Australia condemns Taliban’s moves to silence Afghan women, girls
Australia’s Foreign Minister, Penny Wong, has strongly condemned the Taliban’s efforts to suppress the voices of Afghan women and girls.
In a post on X, Wong criticized the latest decree by the Taliban’s Ministry for the Promotion of Virtue and the Prevention of Vice, which bans women from speaking or showing their faces in public.
“The latest vice and virtue decree bans women’s voices and bare faces in public,” Wong wrote, expressing Australia’s unwavering support for the rights of Afghan women and girls. “We stand together with the women and girls of Afghanistan, and in support of their human rights,” she added.
The new law, which further restricts the freedoms of Afghan women and girls, has sparked widespread condemnation internationally. The United Nations Assistance Mission in Afghanistan (UNAMA) also denounced the Taliban’s newly ratified “Law on the Promotion of Virtue and the Prevention of Vice.” The law, which comprises 35 articles, imposes extensive restrictions on personal conduct and grants morality police broad and arbitrary powers of enforcement.

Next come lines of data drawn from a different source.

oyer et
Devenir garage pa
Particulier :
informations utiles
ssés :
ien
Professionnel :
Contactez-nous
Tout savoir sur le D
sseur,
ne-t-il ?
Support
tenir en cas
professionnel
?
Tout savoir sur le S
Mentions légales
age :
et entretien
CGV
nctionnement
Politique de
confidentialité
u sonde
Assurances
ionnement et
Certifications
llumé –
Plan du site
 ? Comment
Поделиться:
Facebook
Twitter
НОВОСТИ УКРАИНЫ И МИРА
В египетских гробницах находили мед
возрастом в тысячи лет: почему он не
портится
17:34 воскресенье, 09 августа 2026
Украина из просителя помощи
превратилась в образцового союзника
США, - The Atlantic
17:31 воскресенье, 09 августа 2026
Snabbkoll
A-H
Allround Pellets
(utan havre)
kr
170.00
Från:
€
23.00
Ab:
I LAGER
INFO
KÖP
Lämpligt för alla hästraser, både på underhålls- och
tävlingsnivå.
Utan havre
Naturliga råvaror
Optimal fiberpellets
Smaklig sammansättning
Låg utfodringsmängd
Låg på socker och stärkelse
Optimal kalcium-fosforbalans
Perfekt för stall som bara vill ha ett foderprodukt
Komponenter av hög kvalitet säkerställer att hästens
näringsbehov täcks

“This law presents a distressing vision for Afghanistan’s future, where moral inspectors have the discretionary power to threaten and detain individuals based on a broad and often vague list of infractions,” said Roza Otunbayeva, the Special Representative of the Secretary-General and head of UNAMA.

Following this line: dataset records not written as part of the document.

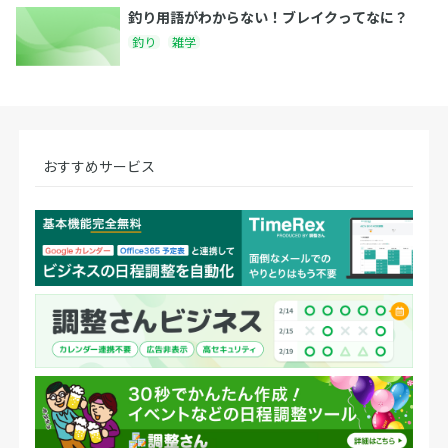
釣り用語がわからない！ブレイクってなに？
釣り
雑学
おすすめサービス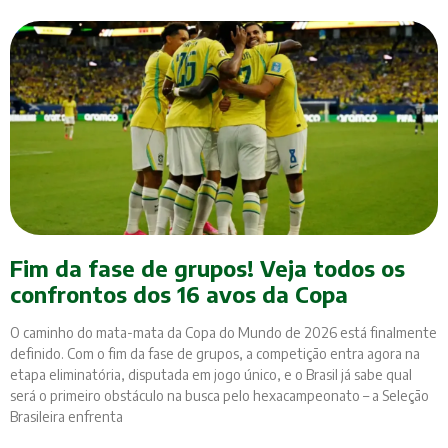
Fim da fase de grupos! Veja todos os
confrontos dos 16 avos da Copa
O caminho do mata-mata da Copa do Mundo de 2026 está finalmente
definido. Com o fim da fase de grupos, a competição entra agora na
etapa eliminatória, disputada em jogo único, e o Brasil já sabe qual
será o primeiro obstáculo na busca pelo hexacampeonato – a Seleção
Brasileira enfrenta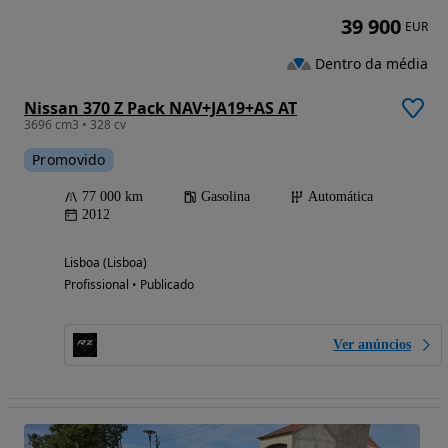
39 900
EUR
Dentro da média
Nissan 370 Z Pack NAV+JA19+AS AT
3696 cm3 • 328 cv
Promovido
77 000 km
Gasolina
Automática
2012
Lisboa (Lisboa)
Profissional • Publicado
Ver anúncios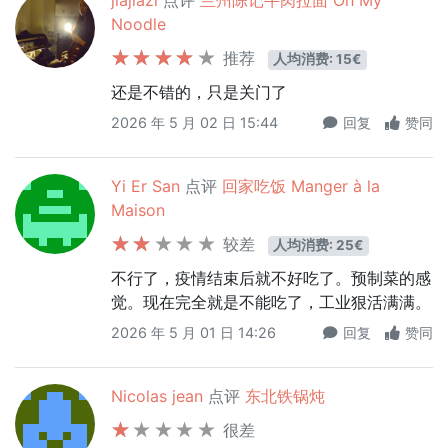
jiajiazi
点评
兰州陈记牛肉拉面 Oh My
Noodle
推荐
人均消费: 15€
还是不错的，只是关门了
2026 年 5 月 02 日 15:44
回复
赞同
Yi Er San
点评
回家吃饭 Manger à la
Maison
较差
人均消费: 25€
不行了，疫情结束后就不好吃了。预制菜的感
觉。现在完全就是不能吃了，工业狠活满满。
2026 年 5 月 01 日 14:26
回复
赞同
Nicolas jean
点评
东北铁锅炖
很差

“It extends the already intolerable restrictions on the rights of Afghan women and girls, with even the sound of a female voice outside the home apparently deemed a moral violation,” Otunbayeva added.
UNAMA also warned that the new legislation threatens religious freedoms by failing to acknowledge the diversity of Afghanistan’s religious communities. Additionally, it raises concerns about increased restrictions on journalists and the media, potentially stifling freedom of expression even further in the country.